**Document source**

****************************************

Le plan Hulot, «quatre mesures écologiques et solidaires»

Prime à la casse étendue, chèque énergie, crédit d’impôt transformé en prime et coup de pouce pour changer de chaudière. Le ministre annonce dans «Libération» les premières mesures concrètes du plan climat, pensées pour accompagner les plus modestes.
par Coralie Schaub
publié le 17 septembre 2017 à 20h16
(mis à jour le 17 septembre 2017 à 20h26)

Le ministre de la Transition écologique et solidaire, Nicolas Hulot, détaille plusieurs mesures budgétaires destinées à concrétiser le plan climat présenté le 6 juillet et censé «accélérer la mise en œuvre de l'accord de Paris». Elles s'adressent en particulier aux ménages modestes.

Vous nous dévoilez plusieurs mesures d’accompagnement du plan climat. Quelles sont-elles ?

Nous avons fait le choix de transférer une part de la fiscalité portant sur le travail vers la fiscalité sur les énergies fossiles, pour contribuer à réduire leur consommation. Il est essentiel d’accompagner les Français dans cette évolution. Il y a quatre mesures importantes, qui s’inscrivent dans la dimension solidaire de mon ministère et constituent ce que j’appelle le «paquet solidarité climatique». Elles permettront à tous les Français, et en priorité aux plus modestes, de participer à la lutte contre le changement climatique et la pollution de l’air.

La première, c'est la prime à la conversion des véhicules. Pour ceux qui veulent passer d'un vieux véhicule polluant à une voiture thermique à faible émission de CO2, il y a des nouveautés et le dispositif est encore plus ambitieux que ce qu'avait annoncé Emmanuel Macron pendant sa campagne. A partir de 2018, la prime de 500 euros à 1 000 euros qui existait jusqu'ici uniquement pour les ménages à revenus modestes, et qui ne fonctionnait pas bien, sera généralisée à tous les Français propriétaires de véhicules essence d'avant 1997 ou diesel d'avant 2001. Elle s'appliquera à l'achat d'un véhicule neuf mais aussi, et c'est nouveau et très important, à l'achat d'une voiture d'occasion récente dès lors qu'elle porte une vignette Crit'Air 0, 1 ou 2 [un des six autocollants classant les véhicules en fonction de leurs émissions, obligatoires dans certaines zones, comme à Paris, ndlr] et émet donc moins de particules et consomme moins de carburant que le véhicule qui sera mis à la casse. Pour les ménages non imposables, cette prime sera doublée, pour être portée à 2 000 euros, et concernera, dans le cas du diesel, les véhicules antérieurs à 2006. Et pour tous ceux qui souhaitent passer à l'électrique, la prime à la conversion sera de 2 500 euros et s'ajoutera au bonus dont le montant est maintenu à 6 000 euros.

****************************************

**Consigne détaillée**
Pouvez-vous recopier à l'identique, dans l'article sur le plan Hulot, le passage qui va de « par Coralie Schaub » jusqu'à « aux ménages modestes. » ?

**Données fournies**
****************************************

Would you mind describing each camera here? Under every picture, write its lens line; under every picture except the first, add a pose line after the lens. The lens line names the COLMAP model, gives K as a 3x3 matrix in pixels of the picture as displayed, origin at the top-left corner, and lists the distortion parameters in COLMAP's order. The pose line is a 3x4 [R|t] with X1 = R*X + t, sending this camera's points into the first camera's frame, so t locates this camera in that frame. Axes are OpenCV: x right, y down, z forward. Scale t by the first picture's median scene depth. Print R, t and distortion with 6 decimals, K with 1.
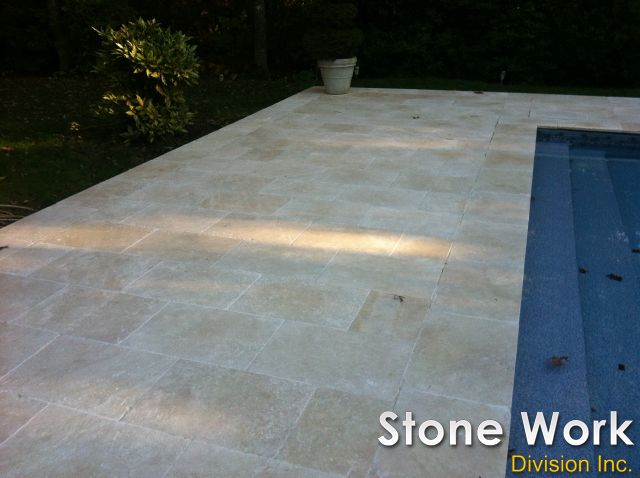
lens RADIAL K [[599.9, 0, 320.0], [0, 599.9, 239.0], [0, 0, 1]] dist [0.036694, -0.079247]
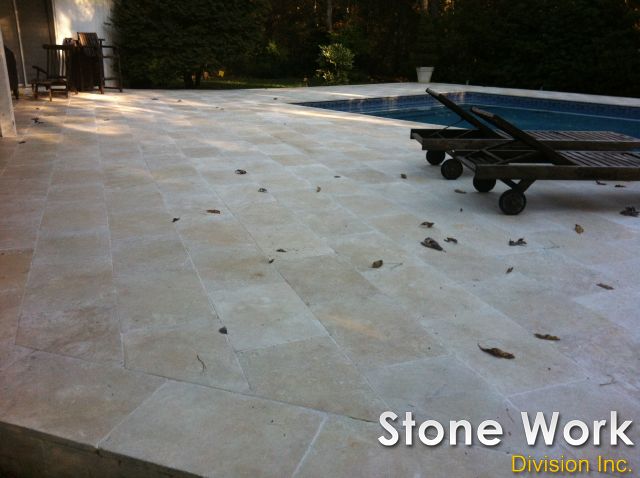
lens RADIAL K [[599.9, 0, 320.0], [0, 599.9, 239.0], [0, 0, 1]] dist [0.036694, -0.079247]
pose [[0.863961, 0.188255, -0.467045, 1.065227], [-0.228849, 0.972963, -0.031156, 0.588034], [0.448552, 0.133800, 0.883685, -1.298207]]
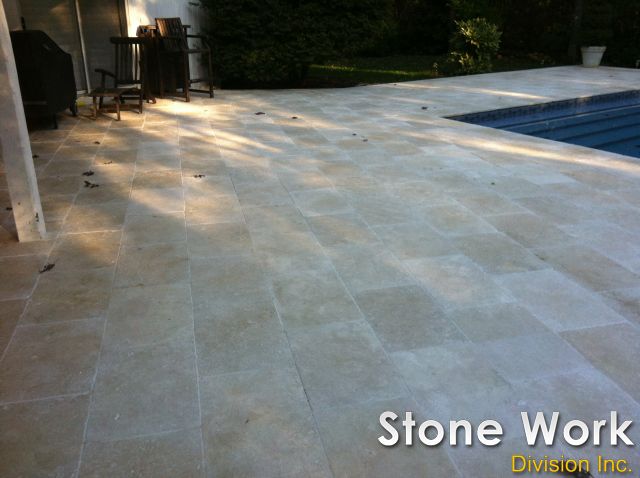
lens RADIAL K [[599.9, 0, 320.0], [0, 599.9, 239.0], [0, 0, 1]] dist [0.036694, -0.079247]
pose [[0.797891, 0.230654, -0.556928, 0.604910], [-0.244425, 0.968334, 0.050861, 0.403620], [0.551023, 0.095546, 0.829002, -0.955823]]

****************************************

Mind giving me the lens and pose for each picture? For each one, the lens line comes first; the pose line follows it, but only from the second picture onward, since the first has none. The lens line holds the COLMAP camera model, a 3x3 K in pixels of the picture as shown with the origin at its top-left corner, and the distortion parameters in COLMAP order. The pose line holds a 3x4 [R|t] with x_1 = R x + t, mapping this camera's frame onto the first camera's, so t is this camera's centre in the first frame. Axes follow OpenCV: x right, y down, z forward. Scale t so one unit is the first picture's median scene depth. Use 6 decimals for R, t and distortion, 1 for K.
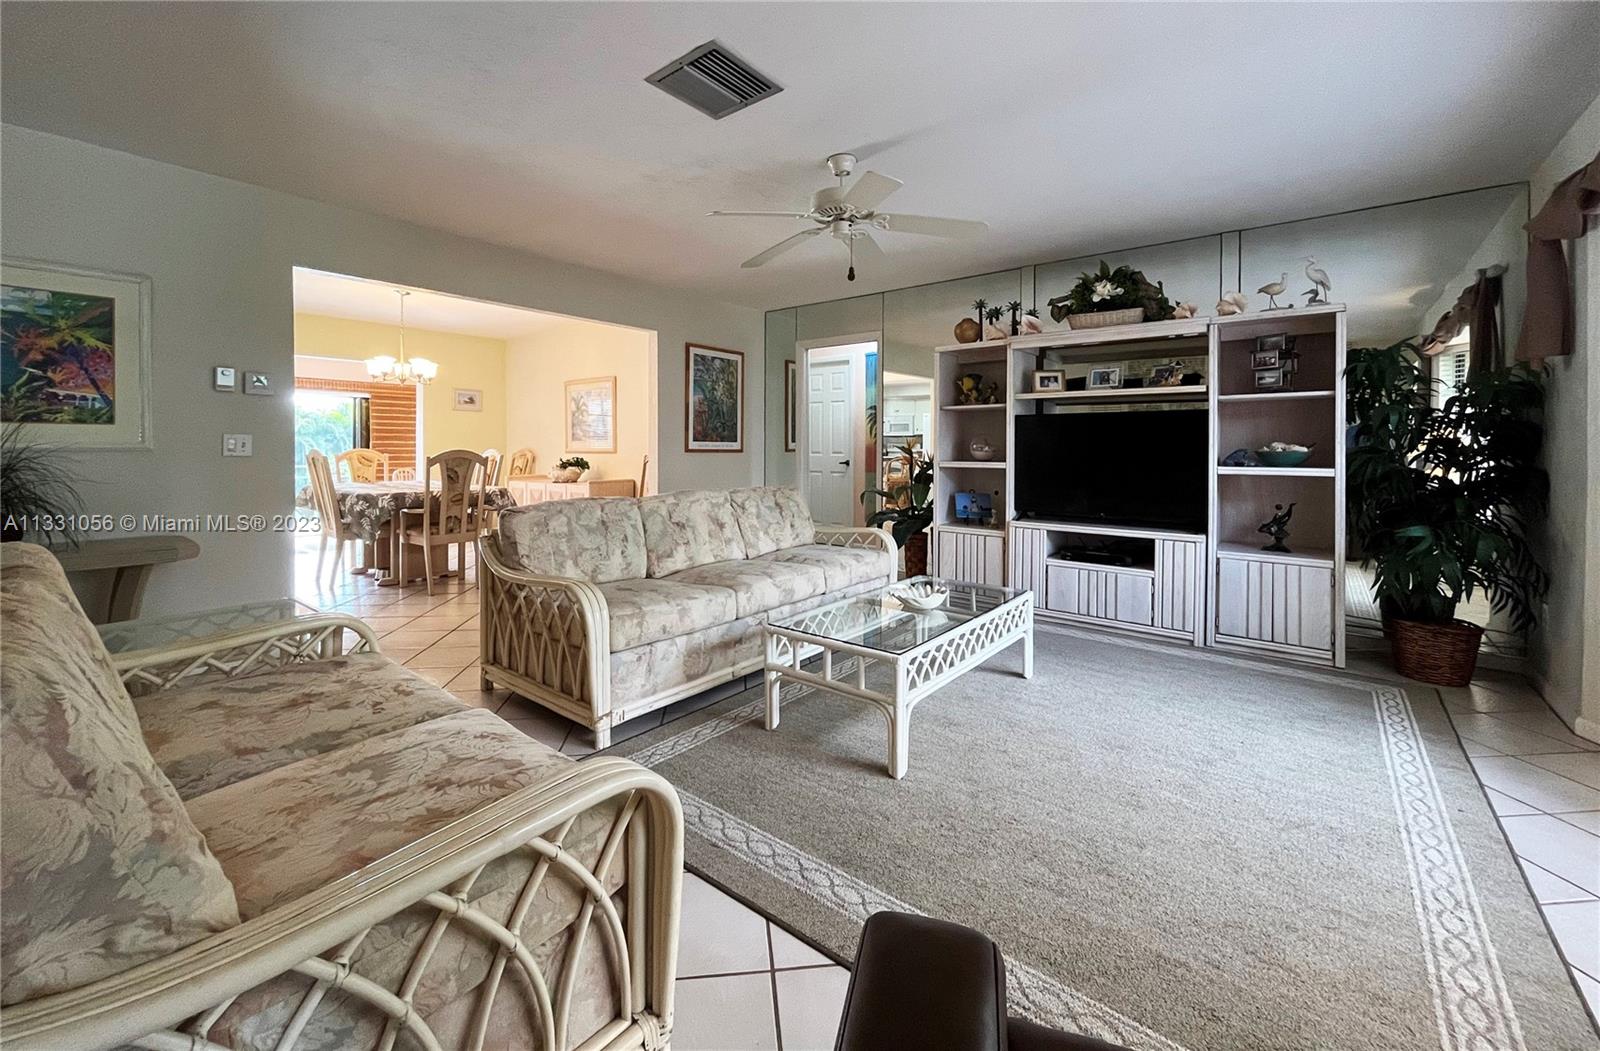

****************************************

**Solution rédigée**
par Coralie Schaub
publié le 17 septembre 2017 à 20h16
(mis à jour le 17 septembre 2017 à 20h26)

Le ministre de la Transition écologique et solidaire, Nicolas Hulot, détaille plusieurs mesures budgétaires destinées à concrétiser le plan climat présenté le 6 juillet et censé «accélérer la mise en œuvre de l'accord de Paris». Elles s'adressent en particulier aux ménages modestes.